説明を「学術→漫画」くらいのレベルに噛み砕いてくださるので、理解しやすく頭に残りやすいというのも
あるのですが・・・
「難儀せずに単位を確実に取りたい」系の人にも
・レポートなし
・数式なし(でも深く勉強したい人向けにレジュメには一応載せてある)
・テストはカンニングペーパー1枚を持ち込み可
という理由で薦めています。
今日は効率性と公平性のお話で
「どの程度まで社会を公平にするのかについて2つの基準がある」ということで
「社会厚生関数(ベンサム・ロールズ)」の説明がありました。
「あなたは線路の切り替えをする係です。
この先の線路上に4人立っており、そのまま電車が行ったら4人亡くなることになります。
切り替えると線路上に1人立っています。
あなたはどうしますか?」
なんかブラックな喩ですが、パレート効率化(誰か他の人を改悪することなしには誰も改善することは
できない状態で、交換による利益は無駄なく全て利用し尽くされている⇒社会全体においてベストな
状況?)を考えるというのはこういうことなのかもしれないですね。
指された人はみんな「切り替える」と答えていました。
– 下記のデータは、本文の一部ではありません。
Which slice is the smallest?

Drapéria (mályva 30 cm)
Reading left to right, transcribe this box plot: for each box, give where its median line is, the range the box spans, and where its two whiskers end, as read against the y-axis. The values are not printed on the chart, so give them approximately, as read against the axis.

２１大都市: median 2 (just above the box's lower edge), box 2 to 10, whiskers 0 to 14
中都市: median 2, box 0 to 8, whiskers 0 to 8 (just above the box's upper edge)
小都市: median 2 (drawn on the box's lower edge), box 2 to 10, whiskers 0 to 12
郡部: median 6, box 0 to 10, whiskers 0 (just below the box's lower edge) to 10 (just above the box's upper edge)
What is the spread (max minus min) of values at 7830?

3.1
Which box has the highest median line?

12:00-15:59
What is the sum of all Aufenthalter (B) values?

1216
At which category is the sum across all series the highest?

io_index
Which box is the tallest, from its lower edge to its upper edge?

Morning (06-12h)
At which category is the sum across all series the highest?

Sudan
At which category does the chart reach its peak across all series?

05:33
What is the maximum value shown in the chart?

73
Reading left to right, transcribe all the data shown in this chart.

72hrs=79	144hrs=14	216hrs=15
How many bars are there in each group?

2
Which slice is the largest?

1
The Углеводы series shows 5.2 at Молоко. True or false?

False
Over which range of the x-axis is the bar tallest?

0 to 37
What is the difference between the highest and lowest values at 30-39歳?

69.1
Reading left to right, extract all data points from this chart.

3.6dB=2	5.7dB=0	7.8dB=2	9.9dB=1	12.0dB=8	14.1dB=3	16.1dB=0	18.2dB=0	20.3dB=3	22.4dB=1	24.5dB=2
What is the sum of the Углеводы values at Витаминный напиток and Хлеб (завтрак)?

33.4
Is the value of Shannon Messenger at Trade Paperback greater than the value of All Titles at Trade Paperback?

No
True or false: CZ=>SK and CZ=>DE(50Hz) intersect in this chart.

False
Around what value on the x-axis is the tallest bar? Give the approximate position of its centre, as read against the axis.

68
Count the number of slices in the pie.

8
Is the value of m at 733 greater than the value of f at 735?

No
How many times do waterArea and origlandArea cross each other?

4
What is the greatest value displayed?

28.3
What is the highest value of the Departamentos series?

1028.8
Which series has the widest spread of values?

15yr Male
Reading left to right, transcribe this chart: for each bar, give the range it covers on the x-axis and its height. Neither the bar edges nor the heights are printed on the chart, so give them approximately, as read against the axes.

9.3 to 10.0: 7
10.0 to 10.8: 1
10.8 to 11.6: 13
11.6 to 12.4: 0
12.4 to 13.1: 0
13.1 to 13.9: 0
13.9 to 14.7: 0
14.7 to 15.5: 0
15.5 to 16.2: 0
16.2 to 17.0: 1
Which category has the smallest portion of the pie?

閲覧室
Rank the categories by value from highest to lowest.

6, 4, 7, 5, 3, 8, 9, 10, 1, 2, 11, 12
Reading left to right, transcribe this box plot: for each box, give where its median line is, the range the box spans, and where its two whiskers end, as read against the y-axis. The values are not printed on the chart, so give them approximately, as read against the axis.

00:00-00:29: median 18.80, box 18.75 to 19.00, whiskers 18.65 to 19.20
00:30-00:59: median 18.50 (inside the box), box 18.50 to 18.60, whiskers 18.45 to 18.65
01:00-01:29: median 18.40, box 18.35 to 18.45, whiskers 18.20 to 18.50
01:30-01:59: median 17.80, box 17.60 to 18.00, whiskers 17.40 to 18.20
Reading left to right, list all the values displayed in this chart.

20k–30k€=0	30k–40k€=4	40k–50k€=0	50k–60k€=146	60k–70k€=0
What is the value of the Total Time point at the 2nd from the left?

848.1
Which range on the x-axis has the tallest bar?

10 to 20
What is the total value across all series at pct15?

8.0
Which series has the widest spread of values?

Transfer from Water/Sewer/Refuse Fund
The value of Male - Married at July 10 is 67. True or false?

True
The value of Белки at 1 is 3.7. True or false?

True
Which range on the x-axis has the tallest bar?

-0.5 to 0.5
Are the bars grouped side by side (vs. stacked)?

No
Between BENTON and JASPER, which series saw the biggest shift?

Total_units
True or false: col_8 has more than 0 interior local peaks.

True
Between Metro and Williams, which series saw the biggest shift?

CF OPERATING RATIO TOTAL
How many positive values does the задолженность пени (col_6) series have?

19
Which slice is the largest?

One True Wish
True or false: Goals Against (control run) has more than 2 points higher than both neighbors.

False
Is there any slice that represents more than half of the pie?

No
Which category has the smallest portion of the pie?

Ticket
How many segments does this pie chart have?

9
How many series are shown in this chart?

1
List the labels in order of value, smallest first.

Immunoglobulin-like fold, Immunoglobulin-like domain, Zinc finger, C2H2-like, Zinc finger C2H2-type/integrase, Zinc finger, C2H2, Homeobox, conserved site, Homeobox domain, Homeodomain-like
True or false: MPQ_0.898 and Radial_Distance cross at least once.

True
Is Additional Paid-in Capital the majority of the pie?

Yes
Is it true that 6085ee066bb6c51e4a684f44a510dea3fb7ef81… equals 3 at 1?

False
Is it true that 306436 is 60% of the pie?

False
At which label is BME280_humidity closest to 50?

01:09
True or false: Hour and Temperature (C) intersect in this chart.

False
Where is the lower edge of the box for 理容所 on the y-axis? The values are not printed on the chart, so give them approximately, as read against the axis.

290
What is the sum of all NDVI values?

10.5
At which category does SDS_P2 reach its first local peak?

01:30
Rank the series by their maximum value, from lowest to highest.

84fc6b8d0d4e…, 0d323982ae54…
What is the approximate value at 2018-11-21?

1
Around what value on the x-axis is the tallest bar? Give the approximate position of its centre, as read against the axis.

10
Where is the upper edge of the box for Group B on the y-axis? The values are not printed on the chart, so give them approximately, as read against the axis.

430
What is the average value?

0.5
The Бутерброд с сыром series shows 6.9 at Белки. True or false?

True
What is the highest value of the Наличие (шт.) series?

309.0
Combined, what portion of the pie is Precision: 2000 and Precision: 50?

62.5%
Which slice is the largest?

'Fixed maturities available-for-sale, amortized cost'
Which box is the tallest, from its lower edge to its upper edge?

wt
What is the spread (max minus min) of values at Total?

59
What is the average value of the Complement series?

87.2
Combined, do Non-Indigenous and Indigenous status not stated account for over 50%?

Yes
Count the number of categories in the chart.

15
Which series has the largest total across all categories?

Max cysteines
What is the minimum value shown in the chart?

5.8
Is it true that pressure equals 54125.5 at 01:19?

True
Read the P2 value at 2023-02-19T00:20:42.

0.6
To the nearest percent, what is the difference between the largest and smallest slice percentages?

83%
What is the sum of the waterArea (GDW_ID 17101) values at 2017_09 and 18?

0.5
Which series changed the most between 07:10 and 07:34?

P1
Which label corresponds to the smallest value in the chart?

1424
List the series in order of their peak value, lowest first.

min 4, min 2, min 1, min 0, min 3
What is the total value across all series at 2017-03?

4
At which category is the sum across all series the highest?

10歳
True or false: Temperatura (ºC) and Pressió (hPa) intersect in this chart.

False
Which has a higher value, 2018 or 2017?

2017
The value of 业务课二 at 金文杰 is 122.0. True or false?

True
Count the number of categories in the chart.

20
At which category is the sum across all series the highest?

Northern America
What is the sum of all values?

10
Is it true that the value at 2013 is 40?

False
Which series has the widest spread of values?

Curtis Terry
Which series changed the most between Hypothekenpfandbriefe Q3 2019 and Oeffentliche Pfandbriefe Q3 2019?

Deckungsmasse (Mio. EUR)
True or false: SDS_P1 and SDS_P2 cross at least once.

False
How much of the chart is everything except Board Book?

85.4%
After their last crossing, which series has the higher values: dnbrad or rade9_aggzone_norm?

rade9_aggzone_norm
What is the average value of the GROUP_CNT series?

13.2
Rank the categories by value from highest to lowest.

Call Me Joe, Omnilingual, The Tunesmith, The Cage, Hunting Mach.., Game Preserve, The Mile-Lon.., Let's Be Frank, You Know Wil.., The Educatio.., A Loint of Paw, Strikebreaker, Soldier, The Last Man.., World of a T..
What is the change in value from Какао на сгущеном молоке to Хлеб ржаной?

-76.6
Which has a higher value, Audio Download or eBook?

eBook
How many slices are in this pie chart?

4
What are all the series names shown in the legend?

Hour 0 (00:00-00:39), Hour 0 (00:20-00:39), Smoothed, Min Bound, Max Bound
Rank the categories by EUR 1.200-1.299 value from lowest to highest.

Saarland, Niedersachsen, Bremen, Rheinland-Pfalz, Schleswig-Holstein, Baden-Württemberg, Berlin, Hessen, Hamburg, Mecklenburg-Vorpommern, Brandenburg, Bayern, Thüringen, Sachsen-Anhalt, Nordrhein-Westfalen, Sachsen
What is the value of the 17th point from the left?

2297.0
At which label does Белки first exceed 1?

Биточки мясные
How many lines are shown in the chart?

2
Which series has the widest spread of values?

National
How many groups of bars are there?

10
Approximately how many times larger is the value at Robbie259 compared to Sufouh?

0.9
(私も)
「じゃあ話を変えて、直線上に4人立っていて、轢かれたら4人ともけがはしますが生死には
関わらない状態になるとします。
切り替えた先には1人立っていて、轢かれたら瀕死の重傷を負うとします。
あなたはどうしますか?」
これは困りましたが、また指されたので「切り替えない」と答えました。
4人死亡よりも1人死亡を選択するのはベンサム型(各人の効用を足し合わせたものを水準とする)で
「効率性」を追及したものであるのに対し
4人のけがよりも1人の大けがを避けるのはロールズ型(一番効用が低い人の水準に合わせる)で
「公平性」を追及しているものである。
このように「どの水準にすべきか」は必ずしも一貫しておらず、なので選択が難しい?というような
内容だったと思います。
なんかリアルですね。とりあえず切り替える立場にはなりたくないと思いました。
まぁ投票という行為でその一端を担っているのだとは思いますが。